Dictionary of Modern Written Arabic


The Dictionary of Modern Written Arabic is an Arabic-English dictionary compiled by Hans Wehr and edited by J Milton Cowan.
First published in 1961 by Otto Harrassowitz in Wiesbaden, Germany, it was an enlarged and revised English version of Wehr's German Arabisches Wörterbuch für die Schriftsprache der Gegenwart and its Supplement. The Arabic-German dictionary was completed in 1945, but not published until 1952. Writing in the 1960s, a critic commented, "Of all the dictionaries of modern written Arabic, the work ... is the best." It remains the most widely used Arabic-English dictionary.
The work is compiled on descriptive principles: only words and expressions that are attested in context are included. "It was chiefly based on combing modern works of Arabic literature for lexical items, rather than culling them from medieval Arabic dictionaries, which was what Lane had done in the nineteenth century".
Hans Wehr was a member of the National Socialist Party and argued that the Nazi government should ally with the Arabs against England and France. The Arabic-German dictionary project was funded by the Nazi government, which intended to use it to translate Adolf Hitler's Mein Kampf into Arabic. Despite this at least one Jewish scholar, Hedwig Klein, contributed to the dictionary.

Collation

The dictionary arranges its entries according to the traditional Arabic root order. Foreign words are listed in straight alphabetical order by the letters of the word. Arabicized loanwords, if they can clearly fit under some root, are entered both ways, often with the root entry giving reference to the alphabetical listing.
Under a given root, lexical data are, whenever they exist, arranged in the following sequence:
Nominal forms then follow according to their length. This ordering means that forms derived from the same verb stem are not always grouped together. The dictionary does not usually give concrete example forms of finite derived stem verbs, so that the user must refer to the introduction in order to know the pattern associated with each of the stem numbers and reconstruct such verb forms based solely on the stem number and the abstract consonantal root.

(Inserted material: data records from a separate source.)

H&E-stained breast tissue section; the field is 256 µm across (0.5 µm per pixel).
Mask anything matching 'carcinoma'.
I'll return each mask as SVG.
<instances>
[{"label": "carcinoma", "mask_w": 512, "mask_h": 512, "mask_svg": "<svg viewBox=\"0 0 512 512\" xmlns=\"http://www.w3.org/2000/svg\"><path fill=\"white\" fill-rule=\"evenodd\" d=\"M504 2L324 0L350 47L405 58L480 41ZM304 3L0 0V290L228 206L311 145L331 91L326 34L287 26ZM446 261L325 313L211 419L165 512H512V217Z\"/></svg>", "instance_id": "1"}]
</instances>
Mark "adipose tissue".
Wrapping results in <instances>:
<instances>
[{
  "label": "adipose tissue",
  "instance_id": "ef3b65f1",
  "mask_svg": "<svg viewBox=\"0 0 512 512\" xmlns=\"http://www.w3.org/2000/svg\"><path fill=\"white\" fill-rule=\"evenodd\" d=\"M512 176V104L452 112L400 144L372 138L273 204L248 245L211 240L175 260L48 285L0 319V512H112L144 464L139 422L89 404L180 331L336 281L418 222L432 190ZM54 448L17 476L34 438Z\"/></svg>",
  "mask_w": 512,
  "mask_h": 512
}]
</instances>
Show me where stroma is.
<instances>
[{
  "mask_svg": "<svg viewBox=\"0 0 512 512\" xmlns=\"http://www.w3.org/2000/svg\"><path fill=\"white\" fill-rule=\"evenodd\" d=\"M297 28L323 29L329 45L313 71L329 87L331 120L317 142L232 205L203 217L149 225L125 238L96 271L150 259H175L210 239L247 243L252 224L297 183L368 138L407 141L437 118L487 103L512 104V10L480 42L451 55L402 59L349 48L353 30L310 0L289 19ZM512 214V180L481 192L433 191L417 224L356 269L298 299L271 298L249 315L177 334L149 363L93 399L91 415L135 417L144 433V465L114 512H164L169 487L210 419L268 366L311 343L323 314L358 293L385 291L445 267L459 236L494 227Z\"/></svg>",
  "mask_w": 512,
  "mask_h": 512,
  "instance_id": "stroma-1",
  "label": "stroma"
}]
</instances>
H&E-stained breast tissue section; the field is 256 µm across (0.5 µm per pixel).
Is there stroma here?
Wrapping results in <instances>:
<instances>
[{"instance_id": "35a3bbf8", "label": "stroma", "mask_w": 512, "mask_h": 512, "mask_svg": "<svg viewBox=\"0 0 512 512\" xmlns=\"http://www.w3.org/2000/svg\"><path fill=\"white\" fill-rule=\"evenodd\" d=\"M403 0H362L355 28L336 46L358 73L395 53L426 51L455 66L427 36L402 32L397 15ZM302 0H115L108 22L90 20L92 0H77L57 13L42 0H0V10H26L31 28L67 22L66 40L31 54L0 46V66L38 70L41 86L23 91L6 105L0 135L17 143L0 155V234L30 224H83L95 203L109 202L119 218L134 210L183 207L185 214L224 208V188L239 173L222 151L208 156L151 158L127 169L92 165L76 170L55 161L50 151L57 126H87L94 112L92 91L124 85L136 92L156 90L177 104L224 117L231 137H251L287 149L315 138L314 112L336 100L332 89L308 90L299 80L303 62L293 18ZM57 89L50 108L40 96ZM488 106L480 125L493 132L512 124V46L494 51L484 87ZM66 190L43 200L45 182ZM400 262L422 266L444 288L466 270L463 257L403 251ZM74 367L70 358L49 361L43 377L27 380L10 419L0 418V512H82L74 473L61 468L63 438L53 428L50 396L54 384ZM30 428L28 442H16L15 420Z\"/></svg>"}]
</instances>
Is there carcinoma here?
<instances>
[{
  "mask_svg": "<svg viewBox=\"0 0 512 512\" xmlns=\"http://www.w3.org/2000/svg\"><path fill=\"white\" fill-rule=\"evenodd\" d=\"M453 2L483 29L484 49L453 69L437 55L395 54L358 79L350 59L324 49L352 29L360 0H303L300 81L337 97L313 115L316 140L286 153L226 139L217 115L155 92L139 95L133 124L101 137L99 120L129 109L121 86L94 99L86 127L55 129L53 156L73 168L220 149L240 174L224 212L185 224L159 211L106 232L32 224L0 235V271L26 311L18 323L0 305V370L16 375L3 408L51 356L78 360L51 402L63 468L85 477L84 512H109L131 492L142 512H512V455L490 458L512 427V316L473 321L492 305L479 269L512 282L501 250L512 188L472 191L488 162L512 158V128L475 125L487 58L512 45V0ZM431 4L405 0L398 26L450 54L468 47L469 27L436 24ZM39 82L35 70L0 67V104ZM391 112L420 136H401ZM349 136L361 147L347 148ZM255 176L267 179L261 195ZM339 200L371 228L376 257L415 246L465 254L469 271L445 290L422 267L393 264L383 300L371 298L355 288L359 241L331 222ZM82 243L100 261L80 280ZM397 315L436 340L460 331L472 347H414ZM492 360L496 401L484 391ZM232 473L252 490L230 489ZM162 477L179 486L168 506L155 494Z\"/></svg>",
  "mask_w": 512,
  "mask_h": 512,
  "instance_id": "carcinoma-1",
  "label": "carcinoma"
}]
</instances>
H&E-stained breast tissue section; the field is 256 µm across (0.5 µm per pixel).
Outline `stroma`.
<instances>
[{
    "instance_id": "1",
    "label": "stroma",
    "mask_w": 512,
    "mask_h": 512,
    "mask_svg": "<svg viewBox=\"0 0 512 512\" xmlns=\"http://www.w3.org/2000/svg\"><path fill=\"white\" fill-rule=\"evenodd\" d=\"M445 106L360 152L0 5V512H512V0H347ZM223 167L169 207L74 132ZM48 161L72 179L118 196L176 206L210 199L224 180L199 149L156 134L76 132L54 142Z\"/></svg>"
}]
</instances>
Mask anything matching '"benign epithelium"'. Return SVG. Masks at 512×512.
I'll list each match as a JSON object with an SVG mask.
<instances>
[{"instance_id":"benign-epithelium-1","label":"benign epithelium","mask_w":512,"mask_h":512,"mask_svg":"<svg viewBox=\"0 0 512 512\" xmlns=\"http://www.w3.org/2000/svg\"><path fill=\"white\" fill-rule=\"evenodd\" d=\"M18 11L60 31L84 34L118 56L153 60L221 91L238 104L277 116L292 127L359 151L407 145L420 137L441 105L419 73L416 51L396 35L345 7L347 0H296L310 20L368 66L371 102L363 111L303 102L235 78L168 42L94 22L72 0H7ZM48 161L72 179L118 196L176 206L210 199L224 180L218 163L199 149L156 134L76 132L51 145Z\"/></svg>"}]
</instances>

Transcription and orthography

Transcriptions are provided for the past tense of the basic verb form, for the vowel of the imperfect tense, and for all nouns and particles, but they are not provided for verb forms of the derived stems, except for any irregular forms, the rare XI to XV stems, and the quadriliteral roots. The morphology of the derived stems II-X is regular and is given in Wehr's "Introduction". Other parts of speech such as nouns are fully given transcriptions.
Foreign words are transliterated according to pronunciation, for which Arab students at the University of Münster were consulted. This means that the sounds,,,,,,, and, which are used in Modern Standard Arabic pronunciation among well-educated and careful speakers, but cannot be easily represented in standard Arabic script, can be unambiguously indicated. Examples would be مانجو mangō 'mango fruit/tree' and كوري kōrī 'Korean'.
As for the Arabic orthography used, word-initial glottal stops or hamza are not written either in the Arabic of the entries or in the transliteration. For example, اكل, which has an initial hamzat al-qaṭʽ, and ابن, which does not have an initial hamzat al-qaṭʽ, are both written without a hamza represented in either the Arabic or the transliteration. In transliteration systems such as DIN 31635, the first would be transliterated as ʼakala, with an apostrophe representing hamza, and the second as ibn, without an apostrophe. Hamzas in the middle and end of words, however, are written, as in مأكل maʼkal "food".
Word-final yā’ ي and alif maqṣūra ى are not distinguished in the Arabic: they are both written as ى, without dots. They are, however, distinguished in the transliteration: for example, ثنى and ثني are both written as ثنى, but the first is transliterated as ṯanā and the second as ṯany.

Editions

The English version of the Wehr dictionary is commonly available in two editions. The so-called 3rd edition was printed by Otto Harrassowitz in Wiesbaden, Hesse, in 1961 under the title A Dictionary of Modern Written Arabic: Arabic–English, as well as by Spoken Language Services, Inc. of Ithaca, New York, in 1976, under the somewhat different title Arabic–English Dictionary: The Hans Wehr Dictionary of Modern Written Arabic, Edited by J M. Cowan. Librairie du Liban in Lebanon has printed it since 1980, and it is widely available in the Middle East.
The 4th edition, which is considerably amended and enlarged, was published in 1979. It was published in 1994 by Spoken Language Services, Inc. of Ithaca, New York, and is usually available in the United States as a compact "student" paperback. In 2019, a two-volume version also started being offered.
There is a more recent 5th edition available in German, published by Harrassowitz's publishing house in 1985, also in the city of Wiesbaden, under the title Arabisches Wörterbuch für die Schriftsprache der Gegenwart: Arabisch–Deutsch, unter Mitwirkung von Lorenz Kropfitsch neu bearbeitet und erweitert. It has 1452 pages of dictionary entries.